‘Pink Flamingos’ director John Waters performs Thursday at Key West Film Festival


Filmmaker John Waters, the pride of Baltimore, says he actively campaigned for Gov. Martin O’Malley and gay marriage in their state of Maryland. But don’t expect the Pink Flamingos writer-director to wed anytime soon.

“I don’t want to get married,” says Waters, 67, who also wrote and directed Female Trouble, Polyester and the original Hairspray, all starring his muse, Divine.

Waters, who performs his one-man show, This Filthy World, Thursday at the Key West Film Festival, says he’s “always amazed” that anyone would be against gay marriage.

“How could it threaten anybody? Everybody — straight, gay, asexual, nymphomaniac, crazy pervert — everybody knows how hard it is to find somebody to fall in love with,” Waters says. “It’s just amazing to me that anyone could mind that. However, do I want to mimic a ceremony that — actually, I’ve never had fun at a wedding in my entire life. So no, I don’t want to. That’s my personal choice. And I’m glad I have the right to, if I change my mind.”

Waters says he also supports LGBT moms and dads, but he’s not cut out for fatherhood, either.

“I like kids,” he says. “I’m a great uncle — I’ll get you an abortion, I’ll get you out of jail. But I’d be a terrible father. I’m way too self-involved. But children like me, and I like children. I teach a third-grade class in Baltimore sometimes. I give them Chuckie dolls and rat skeletons. We do improv. We play airplane crash.”

Waters actually foreshadowed gay parenting in his 1972 Divine shocker, Pink Flamingos.

“The only thing that’s really dated — but it isn’t really — is that lesbians would have babies and sell them,” he adds. “Selling them they still can’t do. But the lesbians to have babies? What’s shocking now is that they have more babies than Catholics! That part is funny. But they don’t get pregnant by kidnapping them and raping them in the cellar.”

The revolutionary director says he’s shocked that after 41 years, Pink Flamingos now runs on commercial TV. “Recently I got a check from it playing in Venezuela. How could that be possible? Do they say ‘This is what capitalism is like?’ People eat dog s--t in America!”

Waters is firm that Divine, who died in 1988 of heart failure, was a gay man and professional drag queen who never presented himself off-stage as a female.

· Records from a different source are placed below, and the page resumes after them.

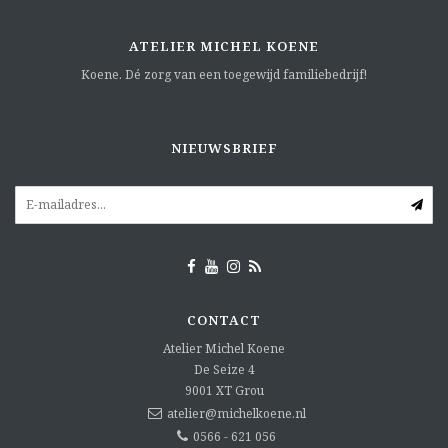
ATELIER MICHEL KOENE
Koene. Dé zorg van een toegewijd familiebedrijf!
NIEUWSBRIEF
CONTACT
Atelier Michel Koene
De Seize 4
9001 XT
Grou
atelier@michelkoene.nl
0566 - 621 056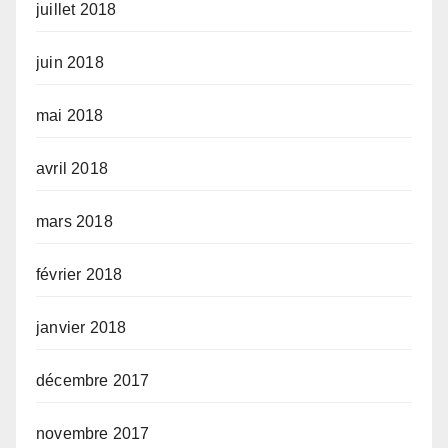
juillet 2018
juin 2018
mai 2018
avril 2018
mars 2018
février 2018
janvier 2018
décembre 2017
novembre 2017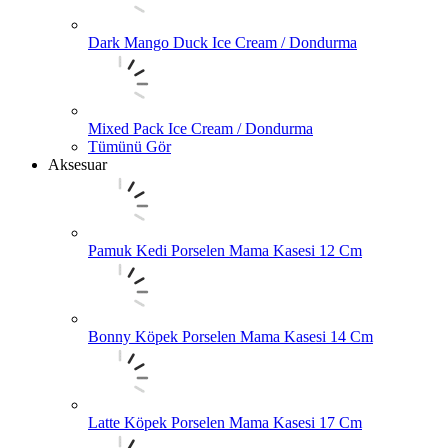
Dark Mango Duck Ice Cream / Dondurma
Mixed Pack Ice Cream / Dondurma
Tümünü Gör
Aksesuar
Pamuk Kedi Porselen Mama Kasesi 12 Cm
Bonny Köpek Porselen Mama Kasesi 14 Cm
Latte Köpek Porselen Mama Kasesi 17 Cm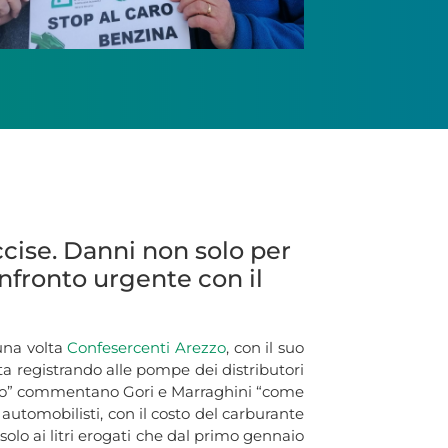
ccise. Danni non solo per
onfronto urgente con il
una volta
Confesercenti Arezzo
, con il suo
ta registrando alle pompe dei distributori
 anno” commentano Gori e Marraghini “come
automobilisti, con il costo del carburante
olo ai litri erogati che dal primo gennaio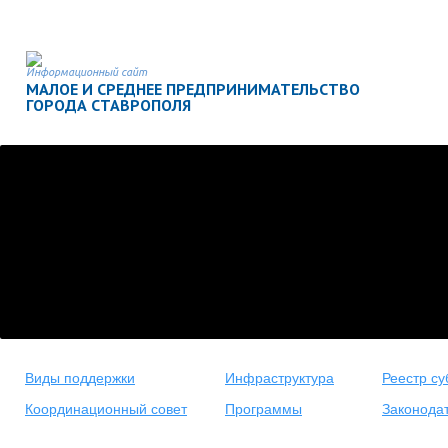
Информационный сайт
МАЛОЕ И СРЕДНЕЕ ПРЕДПРИНИМАТЕЛЬСТВО
ГОРОДА СТАВРОПОЛЯ
Виды поддержки
Инфраструктура
Реестр су
Координационный совет
Программы
Законода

“Divine is never in any of my movies, in the plots, transgender,” he says. “He’s a woman always. The audience knows he’s a man. The characters do not. That’s why the Hairspray musical was successful. It is about a woman, and the audience is in on the secret.”

Despite his early films being for adults only, kids and teenagers have always been Waters’ best audience. “They get it. They never question anything like adults do,” he says. “My films are about normal people that think they’re insane. That’s what always interests me.”

Waters believes that at some point, though, it’s time to grow up.

“I’ve always said that after 30, no matter what hand you’ve been dealt, you have to stop blaming your parents. Because then you’ll be a bitter 70-year-old, which is very depressing,” he says. “An angry 20-year-old is really sexy. An angry 60-year-old, you want to run from.”

Waters performs ‘This Filthy World’ following a screening of the documentary ‘I Am Divine’ at 7 p.m. Thursday at the fest. Info: O Cinema Wynwood is screening several of Divine’s films this month.